[[ Excerpt to read open ]]

Author | Xinwei, Severin
MT Capital
Abstract
1. Decentralized sequencer, as an emerging technology, aims to optimize the transaction sequencing process of blockchain networks in a decentralized manner to improve transaction efficiency, reduce costs, and solve the MEV problem. The development of this technology marks further efforts in the blockchain field to pursue higher performance and stronger decentralization.
2. Metis’ “self-operated store” model and Espresso’s “outsourcing module” approach demonstrate two main paths to build and maintain decentralized sequencers. The former emphasizes internal management and operational security and stability, while the latter provides more flexibility and openness, promoting technical universality and reducing operational burdens.
3. The development of decentralized sequencers heralds potential progress in network security, censorship resistance, transaction efficiency and costs, as well as ecosystem diversity and interoperability. Further optimization and innovation of these technologies, such as batch processing and state channels, will enhance the performance of L2 platforms, reduce user costs, and promote the formation of a more open and interconnected decentralized ecosystem.
4. Despite facing challenges such as technical implementation, network performance optimization, and governance model design, the key role of decentralized sequencers in building a more efficient, secure, and open decentralized world should not be underestimated. Future developments may focus on researching more efficient consensus mechanisms, scalable network architectures, and developing user-friendly interfaces and tools to meet the growing market demands and user expectations.
Introduction to Sequencers
Sequencer, as the name suggests, is to sort the originally unordered transaction data in the blockchain, organizing it into ordered block data for execution. Every L1 blockchain has its own sorting system, but for L2, centralized sequencers have become an increasingly serious issue.
For L2, sequencers are not necessary. L2 can also choose to use L1’s sequencers. However, for cost and speed considerations, running its own sequencer on L2 can provide users with a cheaper and more convenient user experience. Running its own sequencer on L2 can compress hundreds or thousands of L2 transactions into a single L1 transaction submitted to L1, thereby significantly saving gas fees. Additionally, users can enjoy the fast soft confirmation experience provided by the L2 sequencer without being restricted by Ethereum transaction throughput. Therefore, for L2, running its own sequencer is also an inevitable choice to improve user interaction experience.
Current Status of Sequencers
Although running its own sequencer on L2 can enhance user experience, the centralization of L2 sequencers has become an unavoidable issue. Nowadays, the amount of locked funds in Ethereum L2 has reached 22 billion, with a massive influx of L2, but almost all L2 sequencers are centralized, and L2 relies on a single sequencer to determine the sorting of all transactions on L2. Centralized sequencers face many issues, such as theoretically having the power to exclude user transactions, unrestrictedly extracting MEV from transactions, facing censorship resistance, and the risk of single point of failure.
Source:
https://l2beat.com/scaling/summary
Rollups face a delicate balance between maintaining user protection and profitability when addressing the complex challenges of MEV. This challenge involves how to prevent harmful MEV behaviors such as front-running transactions and sandwich attacks, while effectively utilizing block space to generate revenue. Although traditionally, rollups protect users from MEV impact by relying on a single operator model and adopting a first-in-first-out (FIFO) order, this approach may miss revenue opportunities from block space and overlook the crucial role of economic incentives in promoting rollup stability and growth. Ensuring compliance with the FIFO principle and maintaining block order transparency also poses additional operational challenges. Furthermore, using underlying block space as a source of income, while profitable, raises trust issues for users who must trust operators not to exploit this space to their disadvantage through sandwich attacks, which could erode transaction integrity and user trust.

[[ Excerpt to read closed ]]
[[ Listed records open ]]

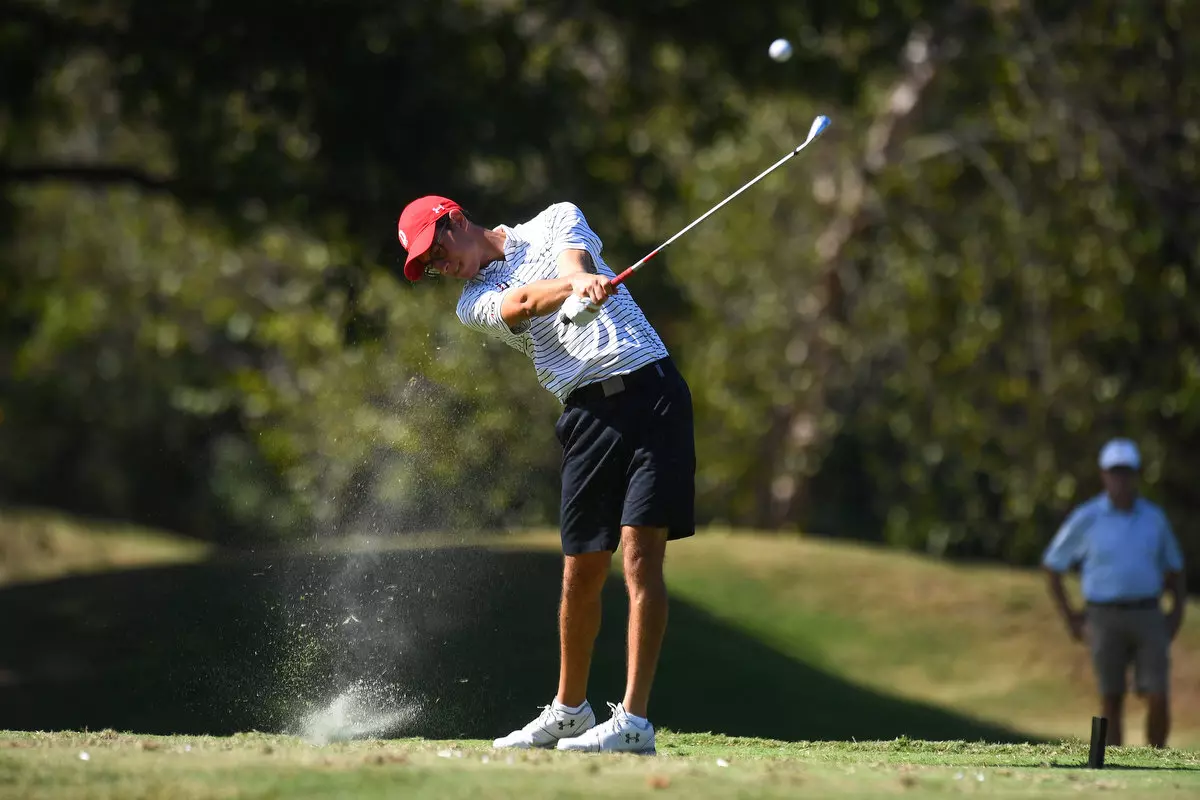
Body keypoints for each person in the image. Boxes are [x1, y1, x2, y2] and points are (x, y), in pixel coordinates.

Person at [396, 195, 695, 755]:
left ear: (455, 219)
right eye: (429, 265)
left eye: (436, 250)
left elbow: (573, 259)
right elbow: (525, 302)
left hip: (652, 394)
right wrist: (575, 289)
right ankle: (570, 712)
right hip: (586, 413)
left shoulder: (556, 218)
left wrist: (581, 278)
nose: (441, 266)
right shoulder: (472, 302)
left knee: (640, 559)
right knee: (581, 569)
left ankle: (634, 721)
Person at [1042, 437, 1187, 747]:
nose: (1120, 479)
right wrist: (1071, 617)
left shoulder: (1153, 518)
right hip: (1103, 616)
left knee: (1157, 693)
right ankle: (1114, 765)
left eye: (1126, 472)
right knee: (1111, 697)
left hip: (1148, 613)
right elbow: (1053, 565)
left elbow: (1175, 569)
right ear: (1103, 475)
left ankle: (1158, 759)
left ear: (1135, 475)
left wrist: (1176, 612)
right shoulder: (1087, 517)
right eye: (1114, 472)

[[ Listed records closed ]]

» **Assignment 1**:
Transcribe the passage of the article on decentralized sequencers between "4. Despite facing" and "and user expectations.", inclusive.
» **Assignment 2**:
Write the next part of the article on decentralized sequencers, picking up after its final sentence.

» **Response box 1**:
4. Despite facing challenges such as technical implementation, network performance optimization, and governance model design, the key role of decentralized sequencers in building a more efficient, secure, and open decentralized world should not be underestimated. Future developments may focus on researching more efficient consensus mechanisms, scalable network architectures, and developing user-friendly interfaces and tools to meet the growing market demands and user expectations.

» **Response box 2**:
Shared sequencers offer an innovative solution to address MEV issues by introducing a more secure and fair transaction sequencing mechanism in blockchain networks, particularly beneficial for Ethereum layer 2 solutions such as rollups. By dividing the block space of rollups into top block space to protect user transactions and bottom block space for builders to utilize MEV, shared sequencers effectively balance the needs and interests of network participants. Using Practical Verifiable Delayed Encryption (PVDE) technology, shared sequencers ensure that user transactions are invisible to malicious actors, preventing harmful MEV practices like front-running transactions and sandwich attacks. In addition, by allowing beneficial MEV activities in the bottom block space, shared sequencers generate income for rollups while maintaining network integrity and user trust. This mechanism not only enhances transaction security and fairness but also supports the sustainable development of blockchain networks through innovative revenue generation methods. In summary, shared sequencers bring positive changes to the blockchain ecosystem through their unique approach to MEV, achieving a balance between protecting user interests and promoting network health.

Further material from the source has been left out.